__WHAT THIS TASK INVOLVES__:
An exact transcription of every record is needed, leaving out the pictures.

━━━━━━━━

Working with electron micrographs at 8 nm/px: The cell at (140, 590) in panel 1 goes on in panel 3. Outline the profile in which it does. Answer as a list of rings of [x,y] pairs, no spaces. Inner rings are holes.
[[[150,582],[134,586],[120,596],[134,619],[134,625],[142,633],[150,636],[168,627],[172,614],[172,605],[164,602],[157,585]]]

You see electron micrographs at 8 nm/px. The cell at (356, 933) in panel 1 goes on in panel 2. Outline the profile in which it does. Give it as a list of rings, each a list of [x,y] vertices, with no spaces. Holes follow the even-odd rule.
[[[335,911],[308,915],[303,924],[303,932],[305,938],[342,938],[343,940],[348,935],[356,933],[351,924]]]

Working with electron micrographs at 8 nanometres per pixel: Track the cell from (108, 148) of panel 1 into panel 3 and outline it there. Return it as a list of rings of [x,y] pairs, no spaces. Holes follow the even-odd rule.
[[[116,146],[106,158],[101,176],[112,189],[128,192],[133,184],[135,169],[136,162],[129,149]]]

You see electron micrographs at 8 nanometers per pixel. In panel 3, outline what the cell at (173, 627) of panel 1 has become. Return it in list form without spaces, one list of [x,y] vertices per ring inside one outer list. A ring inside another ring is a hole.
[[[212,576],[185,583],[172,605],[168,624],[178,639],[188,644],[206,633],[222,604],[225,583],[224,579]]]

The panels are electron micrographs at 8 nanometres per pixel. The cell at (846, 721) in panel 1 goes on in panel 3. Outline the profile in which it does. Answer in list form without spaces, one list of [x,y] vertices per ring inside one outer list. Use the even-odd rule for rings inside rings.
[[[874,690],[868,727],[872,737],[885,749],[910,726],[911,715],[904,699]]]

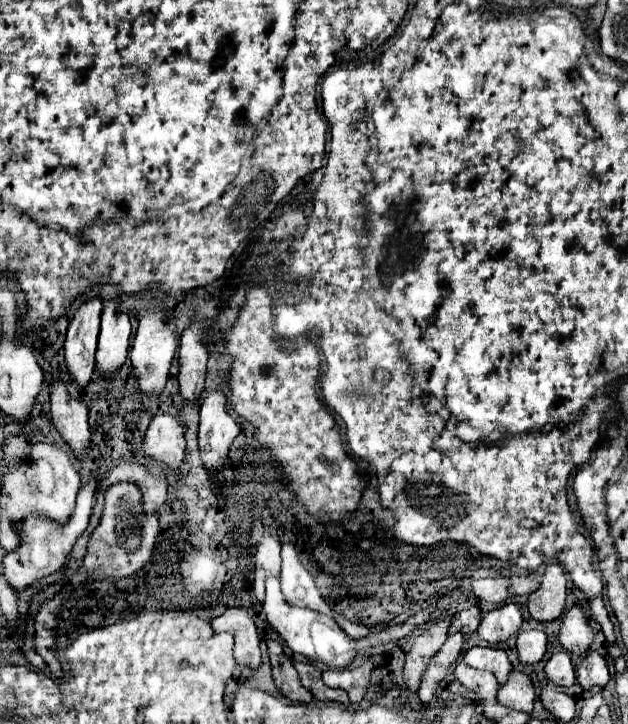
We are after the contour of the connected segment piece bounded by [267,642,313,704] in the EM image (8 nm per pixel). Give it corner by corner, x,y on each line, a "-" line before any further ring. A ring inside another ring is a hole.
267,642
267,654
271,660
271,668
273,668
273,680
275,680
275,686
279,688
279,692
293,702
309,704
313,700
313,696
309,690
303,688
303,684
297,676
297,670
293,668
291,658
283,654
283,646
279,642

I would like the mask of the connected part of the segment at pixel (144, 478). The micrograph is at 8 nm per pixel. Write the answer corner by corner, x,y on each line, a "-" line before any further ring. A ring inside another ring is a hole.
125,462
123,466
113,468
103,480
101,486
113,486
117,482
133,482
143,492
143,512
157,514
159,506
167,498
167,482
163,474
151,466
139,466
135,462

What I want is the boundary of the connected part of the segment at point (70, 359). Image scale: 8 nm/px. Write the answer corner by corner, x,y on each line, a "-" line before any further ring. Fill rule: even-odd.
93,298
85,302
69,322
65,338
65,364
71,380
79,388
85,388
93,380
99,318
101,318
101,300

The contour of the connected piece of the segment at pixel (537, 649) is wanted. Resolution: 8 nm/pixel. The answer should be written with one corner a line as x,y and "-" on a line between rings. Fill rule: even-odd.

━━━━━━━━

__RESPONSE FOR THIS EXERCISE__:
Working with electron micrographs at 8 nm/px: The cell at (140, 590) in panel 1 goes on in panel 3. Outline the profile in which it does. Answer as a list of rings of [x,y] pairs, no spaces. Inner rings are holes.
[[[150,582],[134,586],[120,596],[134,619],[134,625],[142,633],[150,636],[168,627],[172,614],[172,605],[164,602],[157,585]]]

You see electron micrographs at 8 nm/px. The cell at (356, 933) in panel 1 goes on in panel 2. Outline the profile in which it does. Give it as a list of rings, each a list of [x,y] vertices, with no spaces. Holes follow the even-odd rule.
[[[335,911],[308,915],[303,924],[303,932],[305,938],[342,938],[343,940],[348,935],[356,933],[351,924]]]

Working with electron micrographs at 8 nanometres per pixel: Track the cell from (108, 148) of panel 1 into panel 3 and outline it there. Return it as a list of rings of [x,y] pairs, no spaces. Holes follow the even-odd rule.
[[[116,146],[106,158],[101,176],[112,189],[128,192],[133,184],[135,169],[136,162],[129,149]]]

You see electron micrographs at 8 nanometers per pixel. In panel 3, outline what the cell at (173, 627) of panel 1 has become. Return it in list form without spaces, one list of [x,y] vertices per ring inside one outer list. A ring inside another ring is a hole.
[[[212,576],[185,583],[172,605],[168,624],[178,639],[188,644],[206,633],[222,604],[225,583],[224,579]]]

The panels are electron micrographs at 8 nanometres per pixel. The cell at (846, 721) in panel 1 goes on in panel 3. Outline the profile in which it does. Answer in list form without spaces, one list of [x,y] vertices per ring inside one outer list. Use the even-odd rule for rings inside rings.
[[[874,690],[868,727],[872,737],[885,749],[910,726],[911,715],[904,699]]]

We are after the contour of the connected segment piece bounded by [267,642,313,704] in the EM image (8 nm per pixel). Give it corner by corner, x,y on each line, a "-" line before any further ring. A ring inside another ring is a hole.
267,642
267,654
271,660
271,668
273,668
273,680
275,680
275,686
279,688
279,692
293,702
309,704
313,700
313,696
309,690
303,688
303,684
297,676
297,670
293,668
291,658
283,654
283,646
279,642

I would like the mask of the connected part of the segment at pixel (144, 478). The micrograph is at 8 nm per pixel. Write the answer corner by corner, x,y on each line, a "-" line before any further ring. A ring inside another ring is a hole.
125,462
123,466
113,468
103,480
101,486
113,486
117,482
133,482
143,492
143,512
157,514
159,506
167,498
167,482
163,474
151,466
139,466
135,462

What I want is the boundary of the connected part of the segment at point (70, 359). Image scale: 8 nm/px. Write the answer corner by corner, x,y on each line, a "-" line before any further ring. Fill rule: even-odd.
93,298
85,302
69,322
65,338
65,364
71,380
79,388
85,388
93,380
99,318
101,318
101,300

The contour of the connected piece of the segment at pixel (537, 649) is wanted. Resolution: 8 nm/pixel. The answer should be written with one corner a line as x,y and "-" on a line between rings. Fill rule: even-odd.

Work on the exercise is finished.